Wednesday, August 24, 2011

Two Approaches to Cancer Studies

Two studies related to the prevention and treatment of cancer will commence in the US and the UK, respectively. The pilot phase of the Stratified Medicine Programme led by Cancer Research UK with support from the public, private, and charitable sectors seeks to provide the first nationwide genetic testing program for cancer patients. Collection and analysis of 9000 samples will be tested for a range of mutations in order to create targeted approaches to cancer treatment for six common cancers: breast, bowel, lung, ovarian, prostate, and melanoma. Existing patients derive the benefit of the targeted tests while researchers generate more data in order to understand underlying genetic factors.

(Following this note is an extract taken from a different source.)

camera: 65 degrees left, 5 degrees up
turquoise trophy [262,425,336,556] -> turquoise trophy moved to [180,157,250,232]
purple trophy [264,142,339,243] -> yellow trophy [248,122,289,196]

Although the program is in its infancy, one must also ask if access to such personalized treatment is feasible on a national scale. Are such diagnostic techniques and treatments en masse reasonable or attainable? Theoretically, it should be possible to integrate such practice with a reasonable cost savings to the UK National Health Service. According to Harpal Kumar, CEO of Cancer Research UK, targeting medications to specific populations would drive costs down.

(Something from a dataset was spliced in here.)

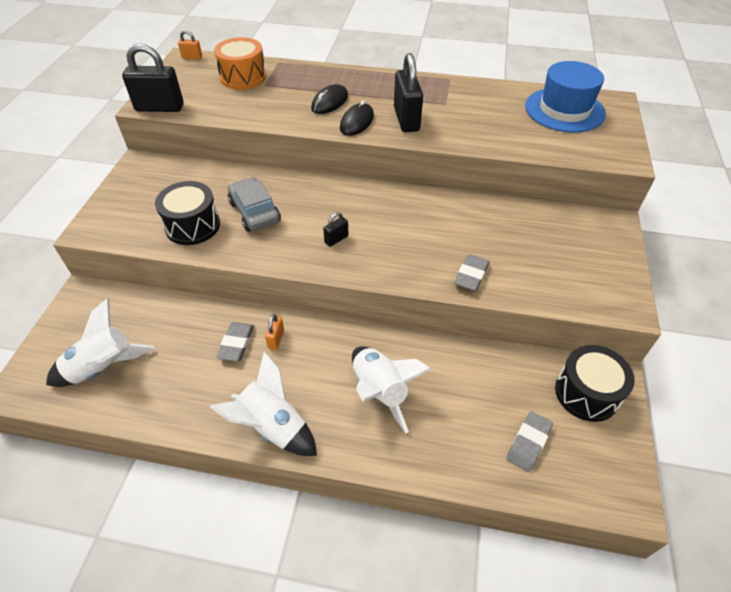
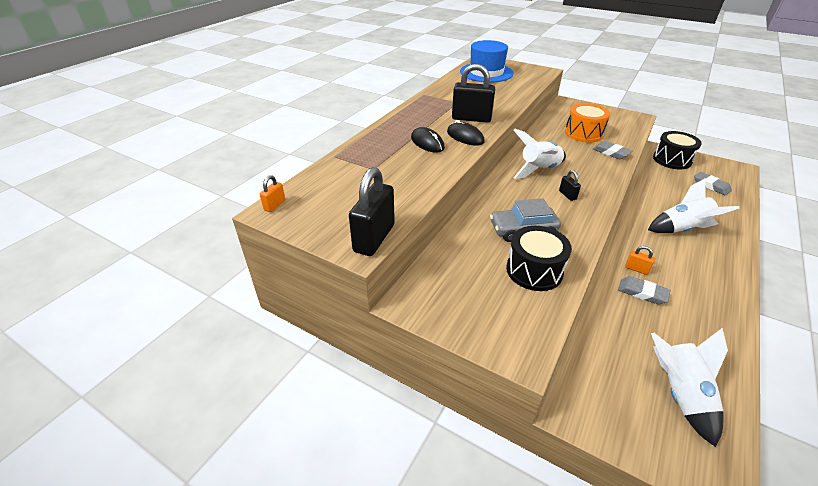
camera: 70 degrees left, 10 degrees down
white rocket [210,351,317,456] -> white rocket moved to [514,129,566,179]
orange drum [214,37,266,90] -> orange drum moved to [565,103,610,143]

"The problem at the moment is that it takes $1bn to get a drug to market and 15 years or more. That is the justification for the pharmaceutical industry charging high prices… If on the other hand by the time you get to phase 2 you know exactly which patients it is going to work on, you only put those patients through and instead of 10% you get an 80% response rate… You get a licence on the basis of the data and don't have to go to phase 3 [a trial involving thousands of people]. That saves vast sums of money and years of development. What that does to the business model is it means you can justify charging lower prices because it cost a lot less in the first place." The Guardian, 22 August 2011
A second concern would be the privacy of patients' health data. According to Cancer Research UK patient, treatment, and outcome data will be provided in a "pseudonymised electronic format." Although research can be conducted without identifying information, the genetic information derived from such tests is, in effect, personally identifying, so can it ever be truly be considered anonymous?

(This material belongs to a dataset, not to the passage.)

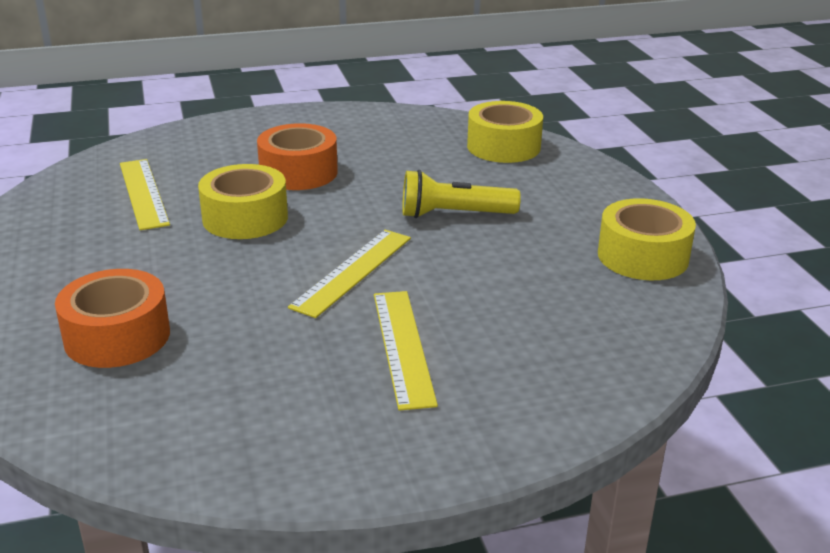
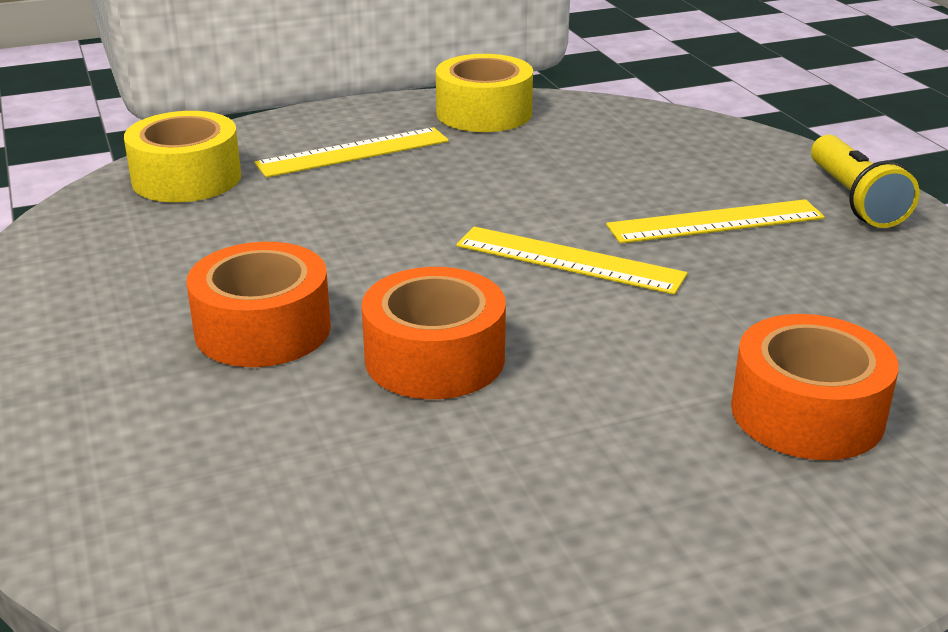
camera: 95 degrees left, 0 degrees up
yellow ruler [120,159,170,230] -> yellow ruler moved to [254,127,449,178]
yellow tape [198,164,288,239] -> orange tape [362,267,506,399]
yellow flashlight [402,170,521,218] -> yellow flashlight moved to [811,135,920,228]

In contrast to the UK study, a longitudinal US study (Cancer Prevention Study-3) sponsored by the American Cancer Society (ACS) will follow 300K people with no personal history of cancer for twenty years in order to understand lifestyle, environmental, and genetic factors that cause or prevent cancer. Unlike the UK study, the ACS study seeks to prevent cancer rather than treat it. The study will collect blood samples, waist measurements, and surveys from study participants. Research subjects derive no direct benefits from the study compared to the UK study; however, ethically speaking the study's website cites specific measures indicated to ensure privacy:
• label your data with a unique identification number when it is collected
• store your blood sample, survey data, and other study materials separately from all personal identifying information (like your name, address, and social security number)
• limit access to any identifying information to authorized study personnel only
• keep study documents in a locked, limited access research storage room
• have all staff sign confidentiality forms and undergo training in research ethics
• have all Volunteers sign confidentiality forms
• not share results with your family, your doctor, your employer, any insurance company, or other third parties and we will keep your records private to the extent allowed by law
--Jimmy P. Daruwala


References

Cookson, Clive. Genetic test promises cancer gains. The Financial Times, Retrieved 23 August 2011.

Boseley, Sarah. Cancer research in 'golden era,' says charity chief. The Guardian, Retrieved 22 August 2011.

Cancer Research UK. Cancer Research UK Stratified Medicine Programme Calls: Frequently Asked Questions, Retrieved 23 August 2011.

American Cancer Society. Cancer Prevention Study 3, Retrieved 24 August 2011.

American Cancer Society. Confidentiality and Ethics CPS-3. Retrieved 24 August 2011.